Horizon Cloud によって Microsoft Azure にデプロイされたポッドは、Microsoft Azure クラウド内に物理的な場所に配置されます。ポッド デプロイ ウィザードでは、特定の Microsoft Azure サブスクリプションで使用可能なリージョンに応じて、ポッドの配置場所を選択します。選択したリージョンでポッドが使用する既存の仮想ネットワーク (VNet) も選択します。ポッドに外部ゲートウェイ構成をデプロイするオプションがあります。その外部ゲートウェイのリソースをポッドと同じ VNet にデプロイするか、ポッドの VNet とピアリングされる別の VNet にデプロイします。

メモ: ポッド VNet(およびその構成オプションを使用する場合は外部ゲートウェイ VNet)を使用して、Microsoft Azure 環境を事前に構成します。ポッドと外部ゲートウェイの構成に必要なサブネットを事前に作成するか、デプロイ中にポッド デプロイヤにサブネットを作成させることができます。サブネットを事前に作成しない場合、ポッド デプロイヤは必要な仮想マシンとリソースを 環境にデプロイするときにサブネットを作成します。ポッド デプロイヤによって必要なサブネットを作成する場合は、デプロイ ウィザードを開始する前に、ポッドのサブネットに使用する IP アドレス空間を把握しておく必要があります。サブネットを事前に作成する場合は、デプロイ プロセスを開始する前に、サブネットが特定の要件を満たしていることを確認する必要があります。サブネットを事前に作成する場合の要件の詳細については 、第 1 世代テナント - ポッドのデプロイに先立って、Microsoft Azure の VNet で Horizon Cloud ポッドに必要なサブネットを作成する および第 1 世代テナント - Microsoft Azure の Horizon Cloud ポッドに既存のサブネットを使用する場合を参照してください。

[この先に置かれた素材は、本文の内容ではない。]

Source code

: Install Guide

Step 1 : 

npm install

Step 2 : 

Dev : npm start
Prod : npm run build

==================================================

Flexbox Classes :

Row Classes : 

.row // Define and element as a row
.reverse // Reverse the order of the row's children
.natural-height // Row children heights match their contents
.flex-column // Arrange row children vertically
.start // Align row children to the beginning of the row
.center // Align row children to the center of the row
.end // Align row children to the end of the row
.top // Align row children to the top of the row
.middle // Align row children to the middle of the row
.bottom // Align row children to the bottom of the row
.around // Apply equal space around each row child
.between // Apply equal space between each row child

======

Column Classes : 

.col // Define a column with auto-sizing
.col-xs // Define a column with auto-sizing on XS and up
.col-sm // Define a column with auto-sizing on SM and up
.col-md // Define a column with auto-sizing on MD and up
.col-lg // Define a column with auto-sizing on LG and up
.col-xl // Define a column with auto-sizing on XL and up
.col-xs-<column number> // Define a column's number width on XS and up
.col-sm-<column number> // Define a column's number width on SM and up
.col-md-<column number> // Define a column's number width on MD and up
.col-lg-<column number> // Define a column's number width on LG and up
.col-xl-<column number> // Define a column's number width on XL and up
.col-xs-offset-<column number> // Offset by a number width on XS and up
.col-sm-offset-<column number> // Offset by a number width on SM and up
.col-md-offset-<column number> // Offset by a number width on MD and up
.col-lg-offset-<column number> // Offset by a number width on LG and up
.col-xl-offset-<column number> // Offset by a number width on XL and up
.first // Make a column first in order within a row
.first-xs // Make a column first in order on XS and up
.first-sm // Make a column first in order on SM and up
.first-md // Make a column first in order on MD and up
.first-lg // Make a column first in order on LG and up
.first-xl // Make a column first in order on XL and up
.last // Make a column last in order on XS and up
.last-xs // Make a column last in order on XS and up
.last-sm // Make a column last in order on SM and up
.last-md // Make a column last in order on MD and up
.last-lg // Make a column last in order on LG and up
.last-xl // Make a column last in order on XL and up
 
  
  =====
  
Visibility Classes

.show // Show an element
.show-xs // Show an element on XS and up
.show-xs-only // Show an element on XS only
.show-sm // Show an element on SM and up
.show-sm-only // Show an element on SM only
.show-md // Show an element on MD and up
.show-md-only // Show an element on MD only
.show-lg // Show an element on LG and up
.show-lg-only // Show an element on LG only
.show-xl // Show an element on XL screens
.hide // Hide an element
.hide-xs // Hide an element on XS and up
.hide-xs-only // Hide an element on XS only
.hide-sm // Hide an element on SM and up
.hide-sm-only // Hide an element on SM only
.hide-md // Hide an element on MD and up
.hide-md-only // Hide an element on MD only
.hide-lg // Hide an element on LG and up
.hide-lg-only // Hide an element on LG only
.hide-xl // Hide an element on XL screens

重要: Microsoft Azure のこのポッドはテナントではありません。このポッドの特性は、テナントを定義する特性と、ユーザーがテナントに期待する特性とまったく同じものではありません。たとえば、テナントが Active Directory ドメインに 1 対 1 でマッピングされていて、他のテナントから隔離されている場合でも、同じ Horizon Cloud 顧客アカウント レコードを使用してデプロイされている Microsoft Azure のすべての Horizon Cloud ポッドは、同じ Active Directory サーバに到達できる必要があり、DNS 構成はそれらすべての Active Directory ドメインを解決する必要があります。

マルチテナントを実行するには、複数の Horizon Cloud 顧客アカウント レコードを設定します。Horizon Cloud にサインアップしたときに作成され、Customer Connect 認証情報に関連付けられる Horizon Cloud の顧客アカウント レコードは、よりテナントに近いものになります。Horizon Cloud の顧客アカウント レコードは、他の Horizon Cloud の顧客アカウント レコードから分離されます。1 つの顧客アカウント レコードは複数のポッドにマッピングされます。また、誰かが管理コンソールにログインするためにその顧客アカウント レコードに関連付けられたいずれかのアカウント認証情報を使用するときに、その顧客アカウント レコードにマッピングされているすべてのポッドがコンソールに反映されます。

ポッドのデプロイ プロセスでは、一連のリソース グループが Microsoft Azure キャパシティに自動的に作成されます。リソース グループは、環境が必要とし、作成する次のような資産を編成するために使用されます。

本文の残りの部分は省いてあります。